(WHAT THE TASK ASKS):
Using the records that follow, copy every line containing the word "leurs".

==*==

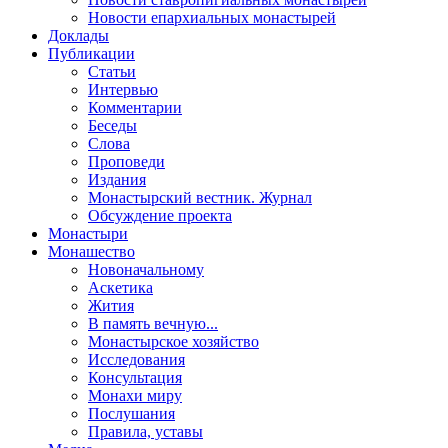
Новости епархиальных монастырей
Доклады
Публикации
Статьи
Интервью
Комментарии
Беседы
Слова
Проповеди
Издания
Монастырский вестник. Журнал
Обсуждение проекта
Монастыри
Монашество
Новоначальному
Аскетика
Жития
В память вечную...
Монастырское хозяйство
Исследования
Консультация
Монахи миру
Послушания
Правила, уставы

==*==

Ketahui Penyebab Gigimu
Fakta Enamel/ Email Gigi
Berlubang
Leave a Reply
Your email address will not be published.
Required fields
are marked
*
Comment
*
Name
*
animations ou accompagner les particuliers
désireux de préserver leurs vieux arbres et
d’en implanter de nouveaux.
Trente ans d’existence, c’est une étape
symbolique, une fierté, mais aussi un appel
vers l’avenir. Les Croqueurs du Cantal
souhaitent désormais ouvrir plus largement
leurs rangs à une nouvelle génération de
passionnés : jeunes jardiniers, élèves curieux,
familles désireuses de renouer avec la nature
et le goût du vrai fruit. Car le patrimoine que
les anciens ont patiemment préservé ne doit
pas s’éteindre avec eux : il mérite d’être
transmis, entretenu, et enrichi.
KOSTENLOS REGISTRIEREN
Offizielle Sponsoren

==*==

(TASK OUTPUT):
désireux de préserver leurs vieux arbres et
leurs rangs à une nouvelle génération de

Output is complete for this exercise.